«Logos» quiere decir palabra; pero también el significado de la palabra, la estructura de la razón que indica una palabra determinada. Por lo tanto, Logos también puede significar la ley universal de la realidad. Ese fue el sentido que le dio Heráclito, quien, por otra parte, fue el primero en emplear el término en un sentido filosófico. Para él, el Logos era la ley que determina los movimientos de toda realidad.
Para los estoicos, el Logos era el poder divino que está presente en todo lo que es. Tiene tres aspectos, cada uno de importancia fundamental en el desarrollo posterior.
El primero es la ley de la naturaleza. El Logos es el principio conforme al cual se mueven todas las cosas naturales. Es la semilla divina, el poder creador divino que hace que cada cosa sea lo que es. Y es el poder creador del movimiento de todas las cosas.
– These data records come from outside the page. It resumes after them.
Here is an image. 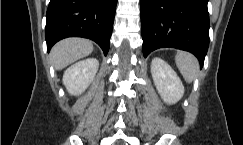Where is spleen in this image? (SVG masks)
Wrapping results in <instances>:
<instances>
[{
	"label": "spleen",
	"mask_w": 243,
	"mask_h": 145,
	"mask_svg": "<svg viewBox=\"0 0 243 145\" xmlns=\"http://www.w3.org/2000/svg\"><path fill=\"white\" fill-rule=\"evenodd\" d=\"M175 61L185 81L191 83L199 72V63L197 59L190 53L178 51Z\"/></svg>",
	"instance_id": "1"
}]
</instances>
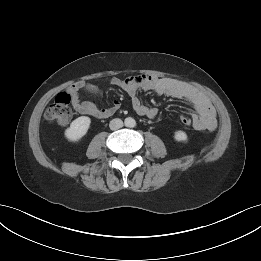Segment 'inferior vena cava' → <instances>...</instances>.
I'll list each match as a JSON object with an SVG mask.
<instances>
[{
    "instance_id": "inferior-vena-cava-1",
    "label": "inferior vena cava",
    "mask_w": 261,
    "mask_h": 261,
    "mask_svg": "<svg viewBox=\"0 0 261 261\" xmlns=\"http://www.w3.org/2000/svg\"><path fill=\"white\" fill-rule=\"evenodd\" d=\"M122 126H123V121L119 118L112 119L109 124L111 130H117Z\"/></svg>"
}]
</instances>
En segundo lugar, Logos significa ley moral. Podríamos llamarlo «razón práctica» como hizo Kant. Es la ley innata a todo ser humano cuando se acepta a sí mismo como una personalidad con la dignidad y la grandeza de una persona. Cuando vemos la expresión «ley natural» en los libros clásicos no debemos pensar en leyes físicas sino morales. Cuando hablamos de los «derechos del hombre», por ejemplo, nos referimos a esa ley natural.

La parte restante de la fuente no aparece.